SUPPLIED ENTRIES Block Start
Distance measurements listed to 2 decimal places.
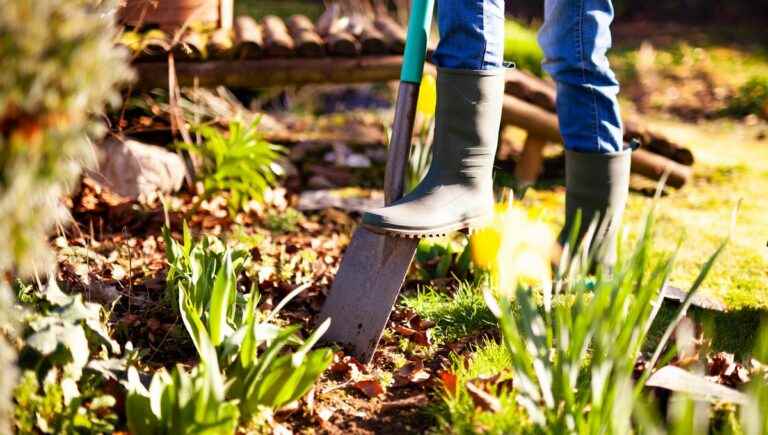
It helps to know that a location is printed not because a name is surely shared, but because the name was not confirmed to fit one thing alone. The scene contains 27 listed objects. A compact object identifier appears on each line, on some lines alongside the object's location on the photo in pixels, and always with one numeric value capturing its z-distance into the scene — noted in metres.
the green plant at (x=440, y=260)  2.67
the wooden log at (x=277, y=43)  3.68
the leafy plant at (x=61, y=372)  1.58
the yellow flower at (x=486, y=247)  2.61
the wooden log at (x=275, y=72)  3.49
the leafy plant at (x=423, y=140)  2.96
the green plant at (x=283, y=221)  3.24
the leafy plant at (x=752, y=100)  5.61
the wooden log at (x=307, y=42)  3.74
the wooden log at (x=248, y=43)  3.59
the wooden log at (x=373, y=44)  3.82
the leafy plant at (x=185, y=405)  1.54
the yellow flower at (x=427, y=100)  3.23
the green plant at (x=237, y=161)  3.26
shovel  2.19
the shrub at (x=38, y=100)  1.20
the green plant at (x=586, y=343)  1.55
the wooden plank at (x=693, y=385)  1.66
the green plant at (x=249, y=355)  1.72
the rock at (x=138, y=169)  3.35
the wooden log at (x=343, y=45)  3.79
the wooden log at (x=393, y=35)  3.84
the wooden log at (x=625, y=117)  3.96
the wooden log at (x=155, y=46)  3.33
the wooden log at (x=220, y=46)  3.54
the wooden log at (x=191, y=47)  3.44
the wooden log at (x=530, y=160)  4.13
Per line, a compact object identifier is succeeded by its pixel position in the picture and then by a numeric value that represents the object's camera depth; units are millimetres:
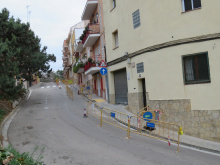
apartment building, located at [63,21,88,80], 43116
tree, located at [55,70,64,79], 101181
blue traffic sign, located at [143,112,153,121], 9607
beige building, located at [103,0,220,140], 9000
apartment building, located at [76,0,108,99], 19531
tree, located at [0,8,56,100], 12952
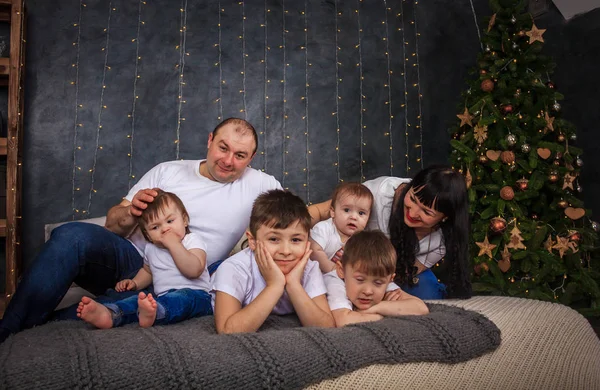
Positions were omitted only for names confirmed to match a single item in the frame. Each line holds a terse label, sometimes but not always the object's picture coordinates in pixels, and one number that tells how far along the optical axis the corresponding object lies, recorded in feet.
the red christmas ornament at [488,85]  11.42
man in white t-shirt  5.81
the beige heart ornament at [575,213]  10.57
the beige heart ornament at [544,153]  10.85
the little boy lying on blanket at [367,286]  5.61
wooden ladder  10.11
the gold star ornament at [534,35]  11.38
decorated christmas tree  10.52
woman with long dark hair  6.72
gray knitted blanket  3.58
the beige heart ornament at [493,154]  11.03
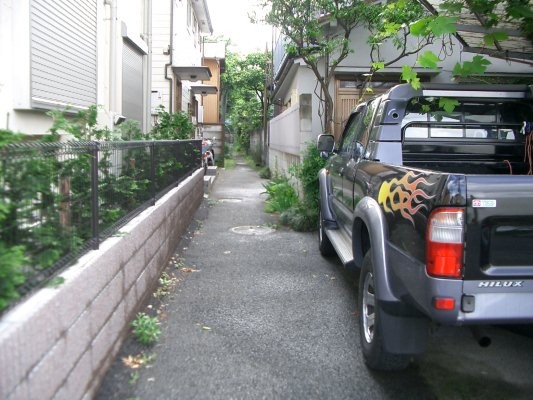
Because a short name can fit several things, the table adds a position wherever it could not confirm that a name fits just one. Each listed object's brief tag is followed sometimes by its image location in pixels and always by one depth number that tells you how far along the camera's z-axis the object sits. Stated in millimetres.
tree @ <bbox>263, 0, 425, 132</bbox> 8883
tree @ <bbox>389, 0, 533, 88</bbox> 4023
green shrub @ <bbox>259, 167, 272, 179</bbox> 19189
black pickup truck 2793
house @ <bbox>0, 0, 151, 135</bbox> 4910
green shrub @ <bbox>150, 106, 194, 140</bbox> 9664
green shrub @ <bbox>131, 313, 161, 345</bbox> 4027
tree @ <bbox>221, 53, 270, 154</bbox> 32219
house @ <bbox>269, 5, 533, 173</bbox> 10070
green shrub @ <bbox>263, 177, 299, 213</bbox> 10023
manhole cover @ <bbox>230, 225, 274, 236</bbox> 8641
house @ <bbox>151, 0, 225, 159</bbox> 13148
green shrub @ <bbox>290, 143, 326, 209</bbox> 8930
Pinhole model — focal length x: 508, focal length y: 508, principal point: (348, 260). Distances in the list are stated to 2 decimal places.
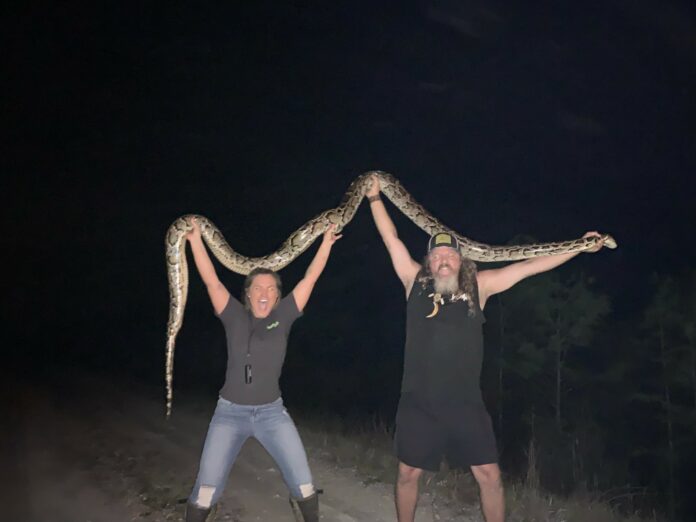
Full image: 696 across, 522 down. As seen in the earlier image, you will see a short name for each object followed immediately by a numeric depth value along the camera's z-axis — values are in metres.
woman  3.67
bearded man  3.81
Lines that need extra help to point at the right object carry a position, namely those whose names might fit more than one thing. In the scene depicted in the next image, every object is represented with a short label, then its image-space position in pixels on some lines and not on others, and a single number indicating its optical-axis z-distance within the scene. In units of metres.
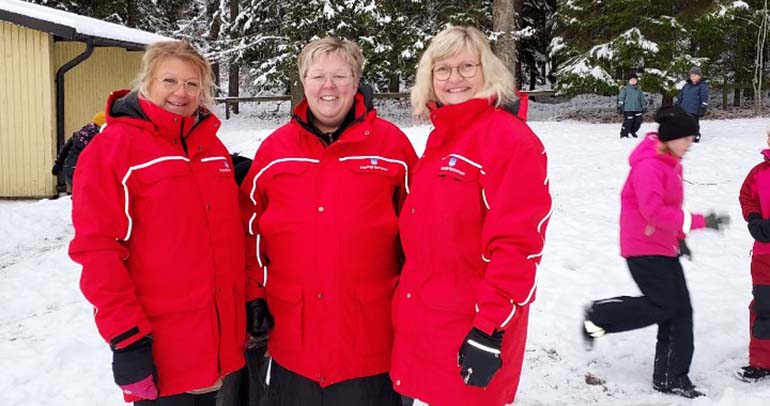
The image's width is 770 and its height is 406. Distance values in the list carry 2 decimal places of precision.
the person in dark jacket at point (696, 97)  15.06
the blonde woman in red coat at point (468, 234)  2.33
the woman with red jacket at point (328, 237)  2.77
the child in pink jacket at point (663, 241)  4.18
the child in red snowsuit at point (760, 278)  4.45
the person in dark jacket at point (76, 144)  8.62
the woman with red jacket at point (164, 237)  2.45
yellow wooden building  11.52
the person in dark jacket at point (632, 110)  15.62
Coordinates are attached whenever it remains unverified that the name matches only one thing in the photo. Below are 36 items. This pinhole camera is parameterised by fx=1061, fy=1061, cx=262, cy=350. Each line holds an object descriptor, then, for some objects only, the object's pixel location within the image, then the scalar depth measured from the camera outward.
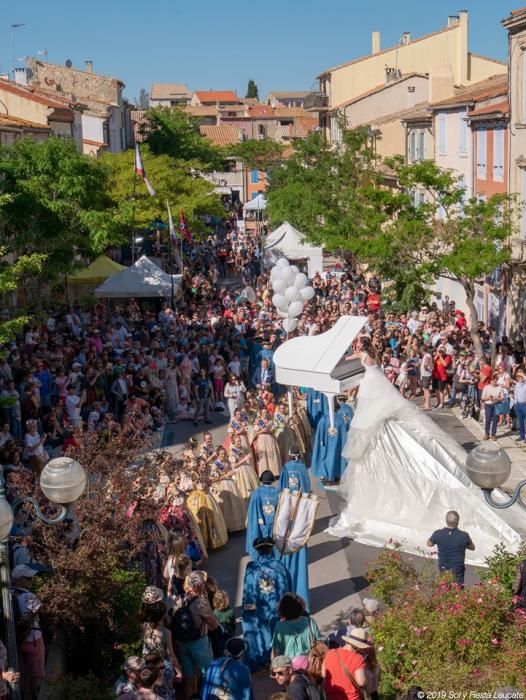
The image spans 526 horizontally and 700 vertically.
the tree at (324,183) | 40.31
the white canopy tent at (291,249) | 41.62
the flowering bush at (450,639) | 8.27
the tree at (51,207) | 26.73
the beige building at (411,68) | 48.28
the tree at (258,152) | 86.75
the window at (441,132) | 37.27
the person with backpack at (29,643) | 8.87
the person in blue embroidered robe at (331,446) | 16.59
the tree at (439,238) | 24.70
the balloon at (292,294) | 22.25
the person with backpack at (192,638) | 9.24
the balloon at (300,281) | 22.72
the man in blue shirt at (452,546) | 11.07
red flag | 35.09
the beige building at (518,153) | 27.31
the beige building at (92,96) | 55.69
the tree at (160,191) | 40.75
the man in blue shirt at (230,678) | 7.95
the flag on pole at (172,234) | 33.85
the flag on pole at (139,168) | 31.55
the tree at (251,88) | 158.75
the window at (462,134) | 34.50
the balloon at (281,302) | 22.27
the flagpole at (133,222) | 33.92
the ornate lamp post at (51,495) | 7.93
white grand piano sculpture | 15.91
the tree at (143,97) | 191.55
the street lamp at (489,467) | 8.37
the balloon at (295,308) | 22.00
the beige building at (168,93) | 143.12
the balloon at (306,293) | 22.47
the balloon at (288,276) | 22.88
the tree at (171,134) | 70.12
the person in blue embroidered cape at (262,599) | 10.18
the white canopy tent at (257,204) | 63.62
SUPPLIED ENTRIES Block End
EXERCISE REQUIREMENTS. Where a picture appears in the data, omit it; restate the rest word for word.

RESPONSE AREA.
Distance measurements listed to 2 decimal places.
It helps to know that a location is printed not because a name is surely shared, but because the name was not confirmed to fit one thing alone. The scene contains 27 listed objects. A compact object identifier appears on each line, on some lines alongside the object's location on the photo in pixels, and always with one numeric value capturing its z-distance into the scene — noted in metres.
the green plant at (x=440, y=260)  2.67
the wooden log at (x=277, y=43)  3.68
the leafy plant at (x=61, y=372)  1.58
the yellow flower at (x=486, y=247)  2.61
the wooden log at (x=275, y=72)  3.49
the leafy plant at (x=423, y=140)  2.96
the green plant at (x=283, y=221)  3.24
the leafy plant at (x=752, y=100)  5.61
the wooden log at (x=307, y=42)  3.74
the wooden log at (x=248, y=43)  3.59
the wooden log at (x=373, y=44)  3.82
the leafy plant at (x=185, y=405)  1.54
the yellow flower at (x=427, y=100)  3.23
the green plant at (x=237, y=161)  3.26
shovel  2.19
the shrub at (x=38, y=100)  1.20
the green plant at (x=586, y=343)  1.55
the wooden plank at (x=693, y=385)  1.66
the green plant at (x=249, y=355)  1.72
the rock at (x=138, y=169)  3.35
the wooden log at (x=343, y=45)  3.79
the wooden log at (x=393, y=35)  3.84
the wooden log at (x=625, y=117)  3.96
the wooden log at (x=155, y=46)  3.33
the wooden log at (x=220, y=46)  3.54
the wooden log at (x=191, y=47)  3.44
the wooden log at (x=530, y=160)  4.13
Per line, a compact object identifier is succeeded by its pixel position in the picture and then by a numeric value that represents the object's camera depth; units are millimetres:
apartment building, located at [63,21,88,80], 43116
tree, located at [55,70,64,79], 101181
blue traffic sign, located at [143,112,153,121], 9607
beige building, located at [103,0,220,140], 9000
apartment building, located at [76,0,108,99], 19531
tree, located at [0,8,56,100], 12952
Positions were omitted only for names confirmed to match a single item in the frame. Each line holds a terse label, sometimes but not always the object's picture coordinates in pixels, and one number that tells how far along the optical axis the corresponding object lies, recorded in feet.
the red christmas ornament at [488,85]  11.42
man in white t-shirt  5.81
the beige heart ornament at [575,213]  10.57
the beige heart ornament at [544,153]  10.85
the little boy lying on blanket at [367,286]  5.61
wooden ladder  10.11
the gold star ornament at [534,35]  11.38
decorated christmas tree  10.52
woman with long dark hair  6.72
gray knitted blanket  3.58
the beige heart ornament at [493,154]  11.03
Because a short name can fit several things, the table adds a position wherever it could not confirm that a name fits just one. Each listed object's brief tag is followed sometimes by its image location in pixels and always by one depth number that tells you how far along the camera's z-axis the object sits. Stated in millimetres.
tree @ <bbox>263, 0, 425, 132</bbox> 8883
tree @ <bbox>389, 0, 533, 88</bbox> 4023
green shrub @ <bbox>259, 167, 272, 179</bbox> 19189
black pickup truck 2793
house @ <bbox>0, 0, 151, 135</bbox> 4910
green shrub @ <bbox>150, 106, 194, 140</bbox> 9664
green shrub @ <bbox>131, 313, 161, 345</bbox> 4027
tree @ <bbox>221, 53, 270, 154</bbox> 32219
house @ <bbox>269, 5, 533, 173</bbox> 10070
green shrub @ <bbox>263, 177, 299, 213</bbox> 10023
manhole cover @ <bbox>230, 225, 274, 236</bbox> 8641
house @ <bbox>151, 0, 225, 159</bbox> 13148
green shrub @ <bbox>290, 143, 326, 209</bbox> 8930
Pinhole model — focal length x: 508, focal length y: 508, principal point: (348, 260). Distances in the list are stated to 2 decimal places.
Full image: 696 across, 522 down. As seen in the earlier image, you will see a short name for each object followed immediately by a numeric depth value along the camera's z-axis — values are in metres.
woman  3.67
bearded man  3.81
Lines that need extra help to point at the right object carry a position, namely those whose names might fit more than one thing. In the scene depicted in the next image, every object is represented with a short label, then its image-space position in pixels on some lines and not on others, and a single number indicating its optical-axis z-distance within the scene. In units of metres.
The image's width is 770 and its height is 406. Distance values in the list carry 2 decimal places of precision.
the person in dark jacket at point (696, 97)  15.06
the blonde woman in red coat at point (468, 234)  2.33
the woman with red jacket at point (328, 237)  2.77
the child in pink jacket at point (663, 241)  4.18
the child in red snowsuit at point (760, 278)  4.45
the person in dark jacket at point (76, 144)  8.62
the woman with red jacket at point (164, 237)  2.45
yellow wooden building  11.52
the person in dark jacket at point (632, 110)  15.62
Coordinates are attached whenever it remains unverified that the name matches only one thing in the photo. Below are 36 items. This pinhole camera is parameterised by fx=1061, fy=1061, cx=262, cy=350. Each line holds an object descriptor, then, for some objects only, the object's pixel location within the image, then the scalar depth measured from the camera outward.
The image spans 526 horizontally and 700 vertically.
the tree at (324,183) | 40.31
the white canopy tent at (291,249) | 41.62
the flowering bush at (450,639) | 8.27
the tree at (51,207) | 26.73
the beige building at (411,68) | 48.28
the tree at (258,152) | 86.75
the window at (441,132) | 37.27
the person with backpack at (29,643) | 8.87
the person in blue embroidered robe at (331,446) | 16.59
the tree at (439,238) | 24.70
the balloon at (292,294) | 22.25
the person with backpack at (192,638) | 9.24
the balloon at (300,281) | 22.72
the man in blue shirt at (452,546) | 11.07
red flag | 35.09
the beige building at (518,153) | 27.31
the beige building at (92,96) | 55.69
the tree at (160,191) | 40.75
the man in blue shirt at (230,678) | 7.95
the flag on pole at (172,234) | 33.85
the flag on pole at (139,168) | 31.55
the tree at (251,88) | 158.75
the window at (462,134) | 34.50
the balloon at (281,302) | 22.27
the flagpole at (133,222) | 33.92
the ornate lamp post at (51,495) | 7.93
white grand piano sculpture | 15.91
the tree at (143,97) | 191.55
the street lamp at (489,467) | 8.37
the balloon at (295,308) | 22.00
the beige building at (168,93) | 143.12
the balloon at (306,293) | 22.47
the balloon at (288,276) | 22.88
the tree at (171,134) | 70.12
the person in blue embroidered cape at (262,599) | 10.18
the white canopy tent at (257,204) | 63.62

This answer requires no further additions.